# [EXCERPTED RECORDS]
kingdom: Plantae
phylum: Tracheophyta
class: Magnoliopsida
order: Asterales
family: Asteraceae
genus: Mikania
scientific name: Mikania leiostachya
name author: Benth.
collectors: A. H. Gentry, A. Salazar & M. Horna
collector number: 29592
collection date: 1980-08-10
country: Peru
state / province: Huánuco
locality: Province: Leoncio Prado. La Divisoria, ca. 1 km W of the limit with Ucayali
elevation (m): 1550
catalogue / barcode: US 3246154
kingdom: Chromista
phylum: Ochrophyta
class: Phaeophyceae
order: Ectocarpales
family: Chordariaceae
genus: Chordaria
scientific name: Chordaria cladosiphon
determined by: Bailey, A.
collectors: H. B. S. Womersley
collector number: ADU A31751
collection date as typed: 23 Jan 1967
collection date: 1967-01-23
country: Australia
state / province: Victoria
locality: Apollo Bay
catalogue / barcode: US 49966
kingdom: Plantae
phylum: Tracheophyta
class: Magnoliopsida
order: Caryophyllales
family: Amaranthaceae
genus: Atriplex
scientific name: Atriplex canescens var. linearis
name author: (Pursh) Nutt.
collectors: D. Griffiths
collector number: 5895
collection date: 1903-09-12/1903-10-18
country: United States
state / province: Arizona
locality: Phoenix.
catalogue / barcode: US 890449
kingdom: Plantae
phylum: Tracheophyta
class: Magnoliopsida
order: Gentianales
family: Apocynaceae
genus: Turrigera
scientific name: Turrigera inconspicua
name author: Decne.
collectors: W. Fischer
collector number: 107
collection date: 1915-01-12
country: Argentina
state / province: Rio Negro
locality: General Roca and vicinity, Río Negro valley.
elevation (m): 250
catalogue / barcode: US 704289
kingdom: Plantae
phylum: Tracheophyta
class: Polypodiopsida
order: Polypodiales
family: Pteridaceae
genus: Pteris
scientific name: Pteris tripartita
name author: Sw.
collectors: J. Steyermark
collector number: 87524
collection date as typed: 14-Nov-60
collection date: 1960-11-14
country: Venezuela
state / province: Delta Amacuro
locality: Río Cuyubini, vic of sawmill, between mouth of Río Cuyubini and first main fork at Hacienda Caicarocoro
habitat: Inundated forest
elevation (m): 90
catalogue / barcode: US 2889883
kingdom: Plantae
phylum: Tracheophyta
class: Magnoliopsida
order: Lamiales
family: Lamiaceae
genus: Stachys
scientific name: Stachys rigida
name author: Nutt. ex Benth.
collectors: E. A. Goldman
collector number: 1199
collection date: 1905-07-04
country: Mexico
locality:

# [GIVEN PROBLEM]
Tally the lines of the listing above that contain the string "barcode", matching case exactly, and reply with the number alone.

# [FINISHED ANSWER]
5